Pour l’employeur, « il revenait à la cour d’étudier ces éléments pour évaluer l’indemnité allouée à la salariée. »

Le pourvoi de ce dernier est rejeté par la Cour de cassation, aux motifs suivants :

– En cas de pluralité de motifs de licenciement, si l’un des griefs reprochés au salarié porte atteinte à une liberté fondamentale, la nullité encourue de la rupture ne dispense pas le juge d’examiner l’ensemble des griefs énoncés, pour en tenir compte, le cas échéant, dans l’évaluation qu’il fait de l’indemnité à allouer au salarié.

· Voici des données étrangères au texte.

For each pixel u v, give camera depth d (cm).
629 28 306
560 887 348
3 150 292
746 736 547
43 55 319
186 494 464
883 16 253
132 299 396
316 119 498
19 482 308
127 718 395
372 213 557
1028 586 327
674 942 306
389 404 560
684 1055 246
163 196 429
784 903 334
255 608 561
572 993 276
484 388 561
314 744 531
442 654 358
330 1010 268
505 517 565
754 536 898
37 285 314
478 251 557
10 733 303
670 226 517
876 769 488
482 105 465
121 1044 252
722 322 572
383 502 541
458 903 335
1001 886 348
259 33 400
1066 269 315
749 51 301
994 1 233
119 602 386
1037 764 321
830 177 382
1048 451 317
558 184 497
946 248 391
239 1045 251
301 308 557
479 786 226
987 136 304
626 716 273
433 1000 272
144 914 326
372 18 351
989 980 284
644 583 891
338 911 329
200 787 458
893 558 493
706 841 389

– Ces dispositions offrent ainsi à l’employeur un moyen de défense au fond sur le montant de l’indemnité à laquelle il peut être condamné, devant être soumis au débat contradictoire.

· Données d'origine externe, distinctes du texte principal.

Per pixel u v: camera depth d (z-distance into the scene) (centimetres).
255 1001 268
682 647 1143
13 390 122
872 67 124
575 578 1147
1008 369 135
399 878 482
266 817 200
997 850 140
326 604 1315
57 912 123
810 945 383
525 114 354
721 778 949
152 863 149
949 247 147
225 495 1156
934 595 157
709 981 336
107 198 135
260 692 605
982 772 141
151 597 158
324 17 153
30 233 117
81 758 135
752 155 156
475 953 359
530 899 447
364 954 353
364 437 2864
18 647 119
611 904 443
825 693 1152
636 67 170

– Il en résulte que, lorsque l’employeur le lui demande, le juge examine si les autres motifs invoqués sont fondés et peut, le cas échéant, en tenir compte pour fixer le montant de l’indemnité versée au salarié qui n’est pas réintégré, dans le respect du plancher de 6 mois prévu par l’article L. 1235-3-1.

– Après avoir retenu que l’un des griefs invoqués par l’employeur portait atteinte à la liberté fondamentale de la salariée d’agir en justice et constaté que l’employeur ne critiquait pas à titre subsidiaire la somme réclamée par cette dernière en conséquence de la nullité du licenciement, la cour d’appel a apprécié souverainement le montant du préjudice.

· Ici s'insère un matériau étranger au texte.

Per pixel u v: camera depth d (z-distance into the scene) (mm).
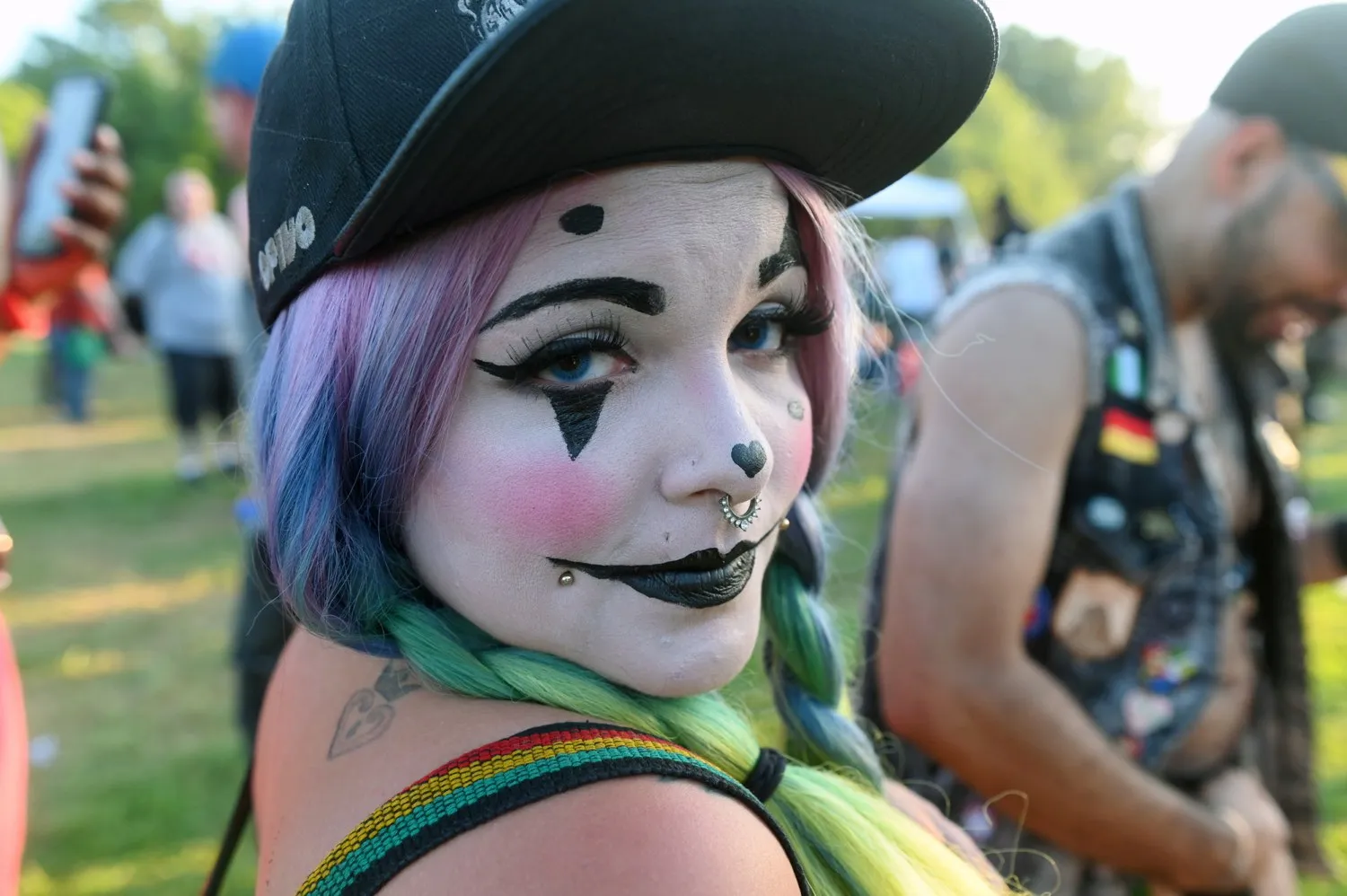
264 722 1045
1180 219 1412
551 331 729
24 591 4656
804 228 848
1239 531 1639
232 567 4973
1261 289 1418
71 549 5281
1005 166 31375
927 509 1326
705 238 741
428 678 804
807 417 884
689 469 741
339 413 783
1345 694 3371
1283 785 1723
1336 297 1406
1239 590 1626
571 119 677
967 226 11703
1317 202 1340
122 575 4855
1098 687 1427
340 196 755
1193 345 1548
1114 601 1407
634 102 685
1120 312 1364
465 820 658
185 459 6711
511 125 666
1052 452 1321
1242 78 1363
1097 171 51656
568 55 641
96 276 2457
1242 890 1477
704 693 829
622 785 667
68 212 1729
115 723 3342
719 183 751
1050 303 1342
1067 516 1398
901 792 1175
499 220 717
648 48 660
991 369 1322
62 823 2738
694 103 705
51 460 7832
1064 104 51469
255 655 2088
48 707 3457
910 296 8297
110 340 13719
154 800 2854
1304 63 1304
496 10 709
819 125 787
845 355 986
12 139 26359
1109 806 1354
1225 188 1386
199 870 2527
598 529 746
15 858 1279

En définitive, il appartient à l’employeur, qui se prévaut de l’article L. 1235-2-1 du Code du travail, d’en invoquer les dispositions.

Il s’agit en effet d’un moyen de défense devant être soulevé et soumis au principe du contradictoire.

3/ La fin de la théorie du « motif contaminant » ?

En principe, en cas de litige relatif à un licenciement, le juge doit examiner tous les motifs invoqués par l’employeur, qui fixent tous la limite du litige (Cass. soc. 5-7-2000, n° 98-43.521).

Il en résulte que, si certains motifs sont écartés, d’autres peuvent, le cas échéant, légitimer le licenciement.

Par exception, en cas de nullité du licenciement, le caractère illicite du motif de la rupture dispense le juge d’examiner les autres griefs invoqués par l’employeur, même s’ils auraient été susceptibles de constituer une cause réelle et sérieuse de licenciement.

Le motif est entaché d’une telle illicéité qu’il contamine – ou pollue – l’intégralité de la lettre de licenciement.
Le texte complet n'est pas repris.